• **Work to be completed**
In the records below, find the line with "Task 2 – Design" and the line with "Figure 1 overviews"; return exactly those lines and every line between them.

• **Records to process**
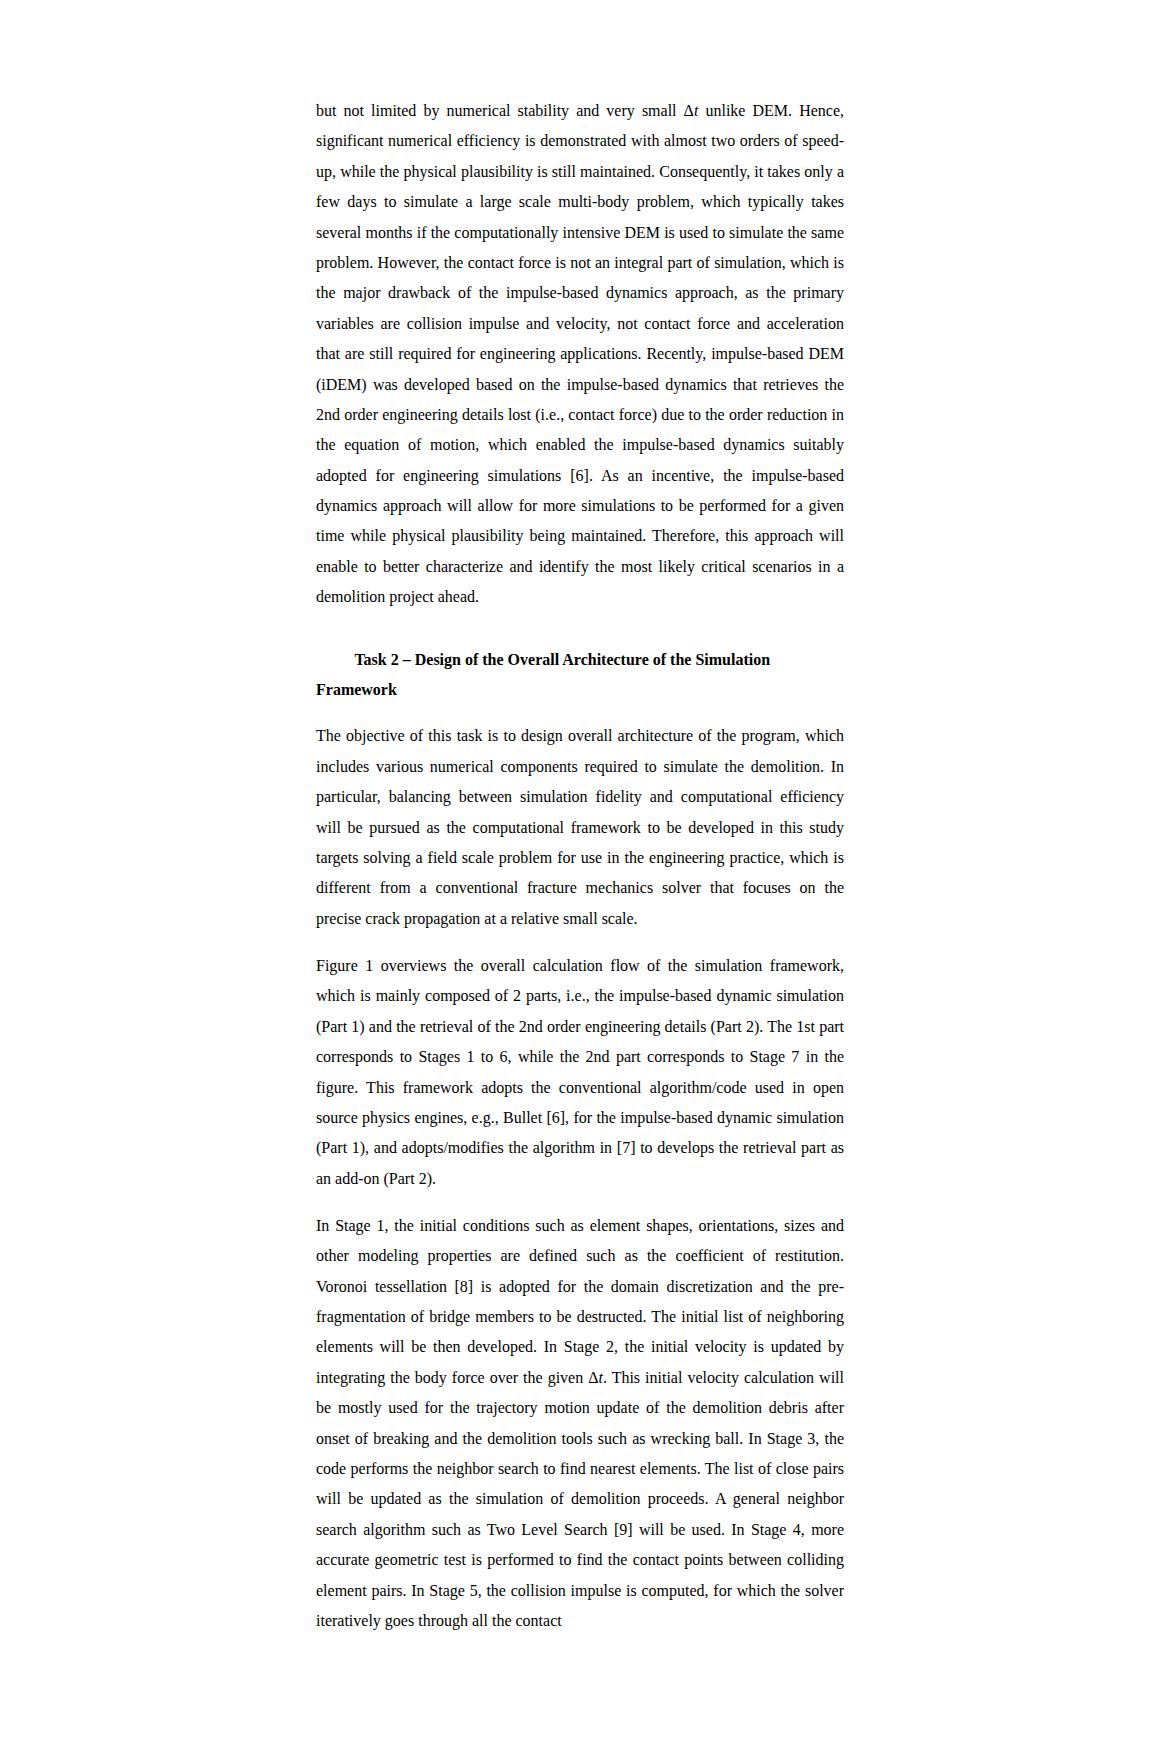but not limited by numerical stability and very small Δt unlike DEM. Hence, significant numerical efficiency is demonstrated with almost two orders of speed-up, while the physical plausibility is still maintained. Consequently, it takes only a few days to simulate a large scale multi-body problem, which typically takes several months if the computationally intensive DEM is used to simulate the same problem. However, the contact force is not an integral part of simulation, which is the major drawback of the impulse-based dynamics approach, as the primary variables are collision impulse and velocity, not contact force and acceleration that are still required for engineering applications. Recently, impulse-based DEM (iDEM) was developed based on the impulse-based dynamics that retrieves the 2nd order engineering details lost (i.e., contact force) due to the order reduction in the equation of motion, which enabled the impulse-based dynamics suitably adopted for engineering simulations [6]. As an incentive, the impulse-based dynamics approach will allow for more simulations to be performed for a given time while physical plausibility being maintained. Therefore, this approach will enable to better characterize and identify the most likely critical scenarios in a demolition project ahead.
Task 2 – Design of the Overall Architecture of the Simulation Framework
The objective of this task is to design overall architecture of the program, which includes various numerical components required to simulate the demolition. In particular, balancing between simulation fidelity and computational efficiency will be pursued as the computational framework to be developed in this study targets solving a field scale problem for use in the engineering practice, which is different from a conventional fracture mechanics solver that focuses on the precise crack propagation at a relative small scale.
Figure 1 overviews the overall calculation flow of the simulation framework, which is mainly composed of 2 parts, i.e., the impulse-based dynamic simulation (Part 1) and the retrieval of the 2nd order engineering details (Part 2). The 1st part corresponds to Stages 1 to 6, while the 2nd part corresponds to Stage 7 in the figure. This framework adopts the conventional algorithm/code used in open source physics engines, e.g., Bullet [6], for the impulse-based dynamic simulation (Part 1), and adopts/modifies the algorithm in [7] to develops the retrieval part as an add-on (Part 2).
In Stage 1, the initial conditions such as element shapes, orientations, sizes and other modeling properties are defined such as the coefficient of restitution. Voronoi tessellation [8] is adopted for the domain discretization and the pre-fragmentation of bridge members to be destructed. The initial list of neighboring elements will be then developed. In Stage 2, the initial velocity is updated by integrating the body force over the given Δt. This initial velocity calculation will be mostly used for the trajectory motion update of the demolition debris after onset of breaking and the demolition tools such as wrecking ball. In Stage 3, the code performs the neighbor search to find nearest elements. The list of close pairs will be updated as the simulation of demolition proceeds. A general neighbor search algorithm such as Two Level Search [9] will be used. In Stage 4, more accurate geometric test is performed to find the contact points between colliding element pairs. In Stage 5, the collision impulse is computed, for which the solver iteratively goes through all the contact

• **Result below**
Task 2 – Design of the Overall Architecture of the Simulation Framework
The objective of this task is to design overall architecture of the program, which includes various numerical components required to simulate the demolition. In particular, balancing between simulation fidelity and computational efficiency will be pursued as the computational framework to be developed in this study targets solving a field scale problem for use in the engineering practice, which is different from a conventional fracture mechanics solver that focuses on the precise crack propagation at a relative small scale.
Figure 1 overviews the overall calculation flow of the simulation framework, which is mainly composed of 2 parts, i.e., the impulse-based dynamic simulation (Part 1) and the retrieval of the 2nd order engineering details (Part 2). The 1st part corresponds to Stages 1 to 6, while the 2nd part corresponds to Stage 7 in the figure. This framework adopts the conventional algorithm/code used in open source physics engines, e.g., Bullet [6], for the impulse-based dynamic simulation (Part 1), and adopts/modifies the algorithm in [7] to develops the retrieval part as an add-on (Part 2).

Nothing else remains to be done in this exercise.